Employment-based non-competes, by contrast, remain bound by the parish-specificity rule regardless of how the employer characterizes the business interest being protected.

What Employees Can Do When Facing a Louisiana Non-Compete
An employee who believes a non-compete is unenforceable under Louisiana law may seek a declaratory judgment from a Louisiana district court. The court will assess whether the agreement satisfies § 23:921's requirements. If the clause fails on any element (geographic scope, duration, or missing requirement), the court declares it void.
Louisiana courts have also found that employers who seek injunctions to enforce void non-competes may be liable for the employee's attorney's fees in the declaratory action, particularly where the agreement's defects were obvious on its face.
Non-compete disputes in Louisiana move through the district courts that handle civil matters. There is no specialized labor tribunal; the Louisiana Workforce Commission does not adjudicate non-compete disputes.
For context on how Louisiana's overall employment framework intersects with these restrictions, see our Louisiana Labor Law overview.
Legal disclaimer: This article provides general legal information about Louisiana non-compete law under LA R.S. § 23:921 and is for educational purposes only. It does not constitute legal advice. Consult a licensed Louisiana employment attorney for advice on a specific agreement or dispute.
Non-Solicitation vs. Non-Compete: A Critical Distinction
Employers often pair non-compete clauses with non-solicitation clauses in the same agreement. These are legally distinct under Louisiana law:
- Non-compete clauses restrict the former employee from working for competitors or operating a competing business in specified parishes for up to two years.
- Non-solicitation clauses restrict the former employee from soliciting the employer's clients, customers, or employees — but do not prohibit the employee from working in the same industry.
Louisiana courts evaluate non-solicitation clauses under a more flexible standard than pure non-compete clauses. A non-solicitation clause that is geographically broad but narrowly focused on the employer's specific customer list is more likely to be upheld than a geographic non-compete with the same scope.

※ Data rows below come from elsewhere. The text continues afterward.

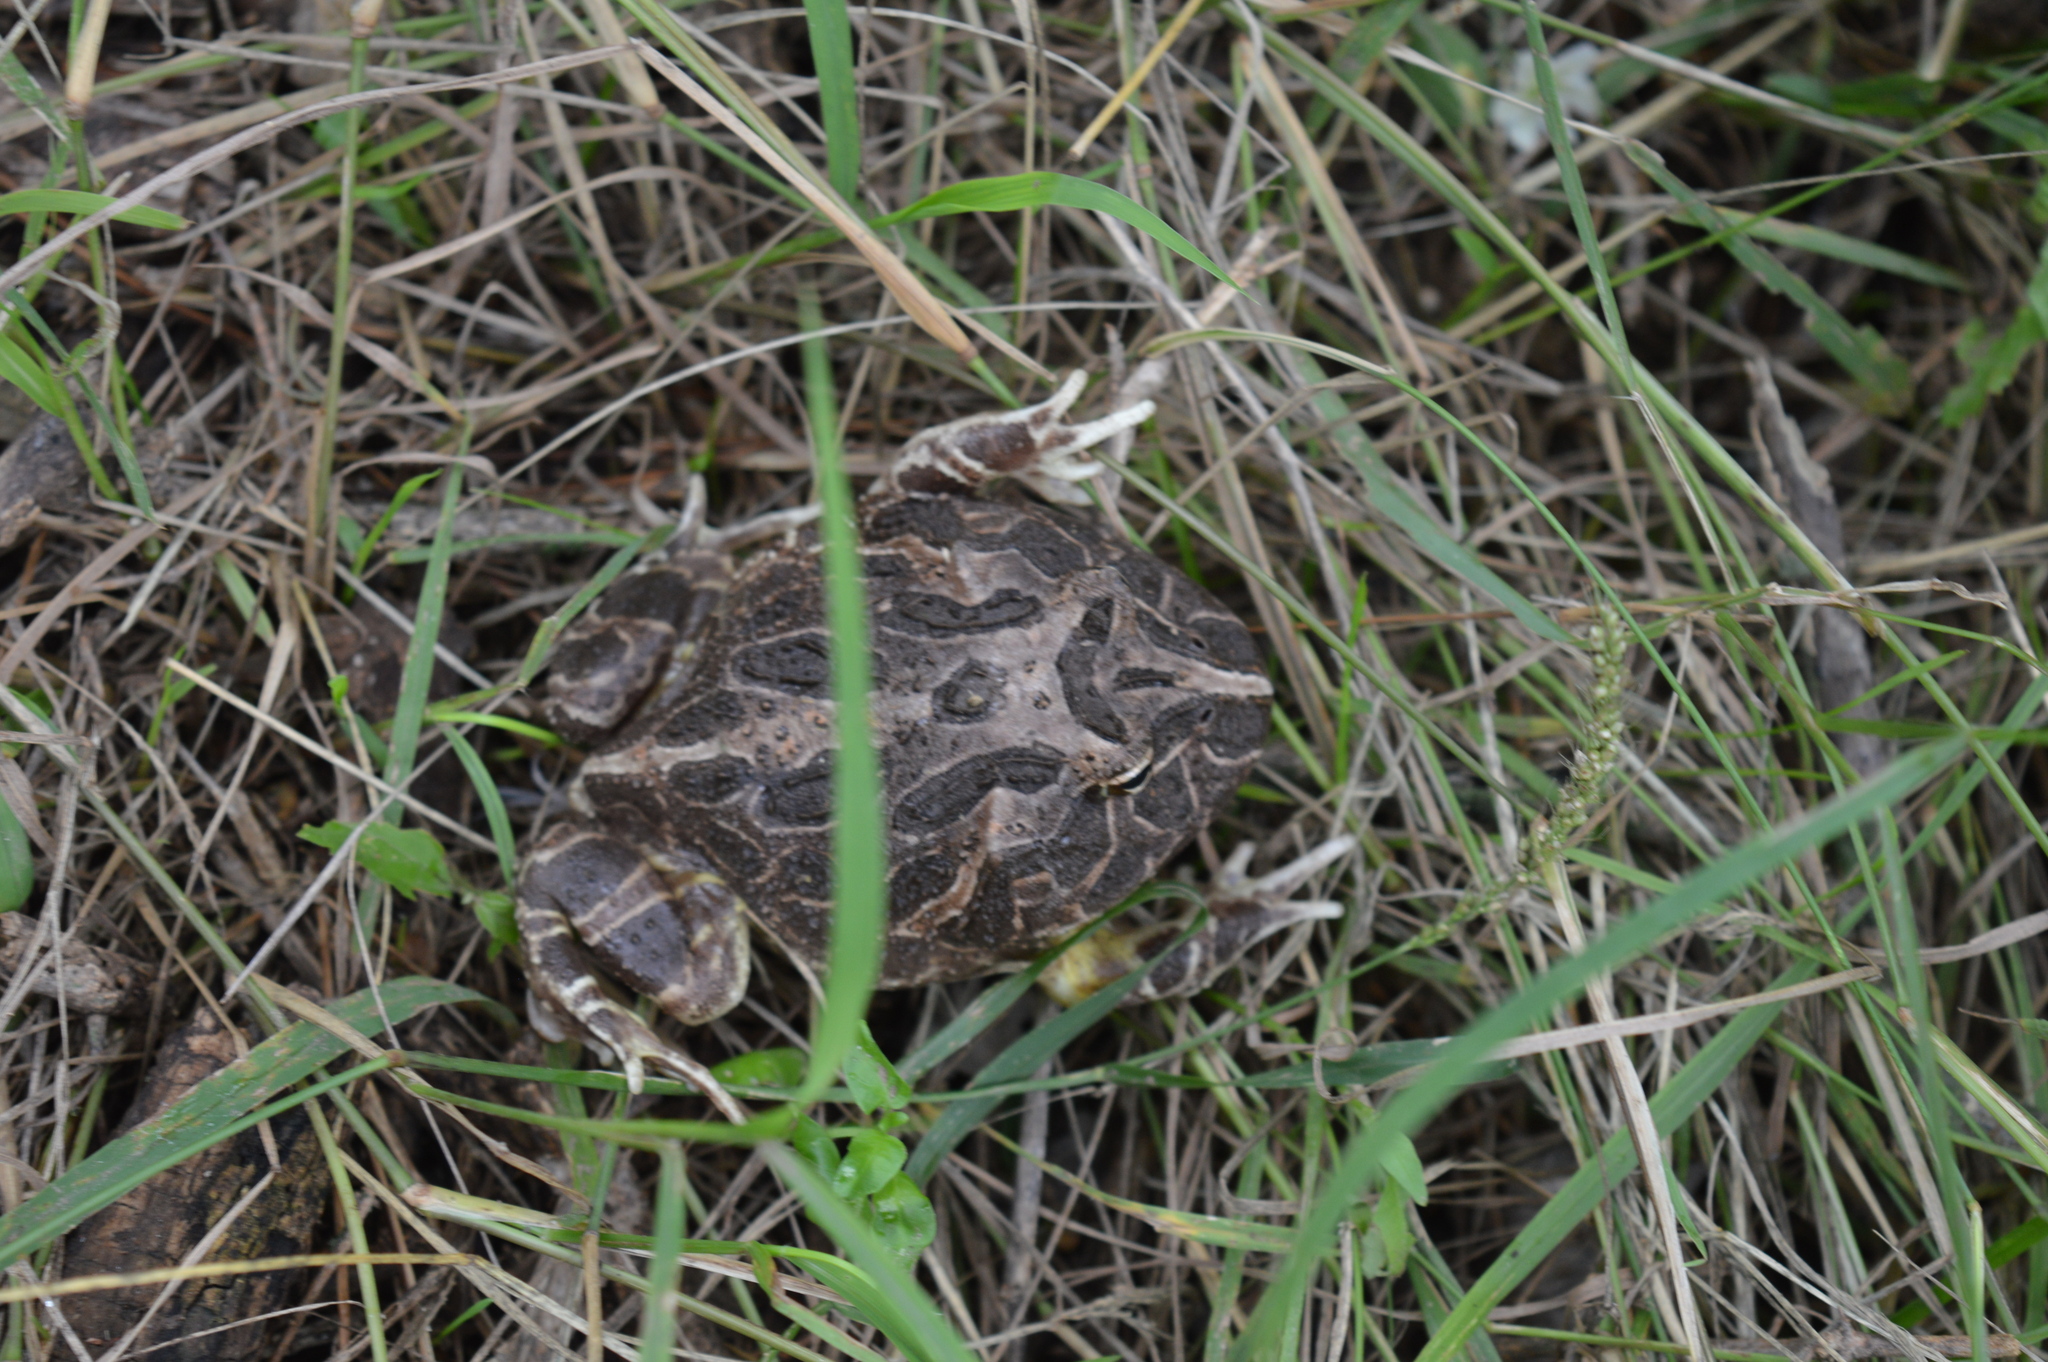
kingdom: Animalia
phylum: Chordata
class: Amphibia
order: Anura
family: Ceratophryidae
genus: Ceratophrys
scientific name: Ceratophrys cranwelli
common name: Chacoan horned frog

Employers who find their non-compete voided under § 23:921 may still enforce a surviving non-solicitation clause against former employees who directly target their client relationships.
This distinction gives Louisiana employers a meaningful compliance strategy: draft both types of clauses separately, with the non-compete tightly parish-specific and the non-solicitation tied to identifiable customer relationships. If the non-compete fails, the non-solicitation may still provide the core protection sought.